= Exercise directions =
An exact copy of the lines from the top of the data through the line with "I'm currently an" is what you should give, with no pictures in it.

Collection entries:
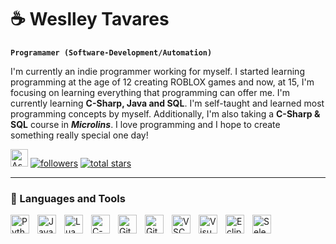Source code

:# ☕ Weslley Tavares

**`Programamer (Software-Development/Automation)`**

I'm currently an indie programmer working for myself. I started learning programming at the age of 12 creating ROBLOX games and now, at 15, I'm focusing on learning everything that programming can offer me. I'm currently learning **C-Sharp, Java and SQL**. I'm self-taught and learned most programming concepts by myself. Additionally, I'm also taking a **C-Sharp & SQL** course in ***Microlins***. I love programming and I hope to create something really special one day!

   <p align="left">
      <a href="https://github.com/weslleytavares2009/weslleytavares2009/issues">
         <img alt="Ask me anything!" title="Ask me something!" src="https://custom-icon-badges.demolab.com/badge/Issue-red.svg?logo=issue-opened&logoColor=fff" height=28/></a> 
      <a href="https://github.com/weslleytavares2009?tab=followers">
         <img alt="followers" title="Follow me on Github" src="https://custom-icon-badges.demolab.com/github/followers/weslleytavares2009?color=236ad3&labelColor=1155ba&style=for-the-badge&logo=person-add&label=Follow&logoColor=white"/></a>
      <a href="https://github.com/weslleytavares2009?tab=repositories&sort=stargazers">
         <img alt="total stars" title="Total stars on GitHub" src="https://custom-icon-badges.demolab.com/github/stars/weslleytavares2009?color=55960c&style=for-the-badge&labelColor=488207&logo=star"/></a>
   </p>

---

### 🧰 Languages and Tools

<img align="left" alt="Python" width="30px" style="padding-right:10px;" src="https://cdn.jsdelivr.net/gh/devicons/devicon/icons/python/python-original.svg" />
<img align="left" alt="Java" width="30px" style="padding-right:10px;" src="https://cdn.jsdelivr.net/gh/devicons/devicon/icons/java/java-original.svg"/>
<img align="left" alt="Lua" width="30px" style="padding-right:10px;" src="https://cdn.jsdelivr.net/gh/devicons/devicon/icons/lua/lua-original.svg" />
<img align="left" alt="C-Sharp" width="30px" style="padding-right:10px;" src="https://cdn.jsdelivr.net/gh/devicons/devicon/icons/csharp/csharp-original.svg"/>
<img align="left" alt="Git" width="30px" style="padding-right:10px;" src="https://cdn.jsdelivr.net/gh/devicons/devicon/icons/git/git-original.svg" />
<img align="left" alt="GitHub" width="30px" style="padding-right:10px;" src="https://skillicons.dev/icons?i=github"/>
<img align="left" alt="VSCode" width="30px" style="padding-right:10px;" src="https://cdn.jsdelivr.net/gh/devicons/devicon/icons/vscode/vscode-original.svg" />
<img align="left" alt="Visual Studio" width="30px" style="padding-right:10px;" src="https://cdn.jsdelivr.net/gh/devicons/devicon/icons/visualstudio/visualstudio-original.svg" />
<img align="left" alt="Eclipse" width="30px" style="padding-right:10px;" src="https://cdn.jsdelivr.net/gh/devicons/devicon/icons/eclipse/eclipse-original.svg" />
<img align="left" alt="Selenium" width="30px" style="padding-right:10px;" src="https://cdn.jsdelivr.net/gh/devicons/devicon/icons/selenium/selenium-original.svg" />
<br />

#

= Solution to this problem =
Source code

:# ☕ Weslley Tavares

**`Programamer (Software-Development/Automation)`**

I'm currently an indie programmer working for myself. I started learning programming at the age of 12 creating ROBLOX games and now, at 15, I'm focusing on learning everything that programming can offer me. I'm currently learning **C-Sharp, Java and SQL**. I'm self-taught and learned most programming concepts by myself. Additionally, I'm also taking a **C-Sharp & SQL** course in ***Microlins***. I love programming and I hope to create something really special one day!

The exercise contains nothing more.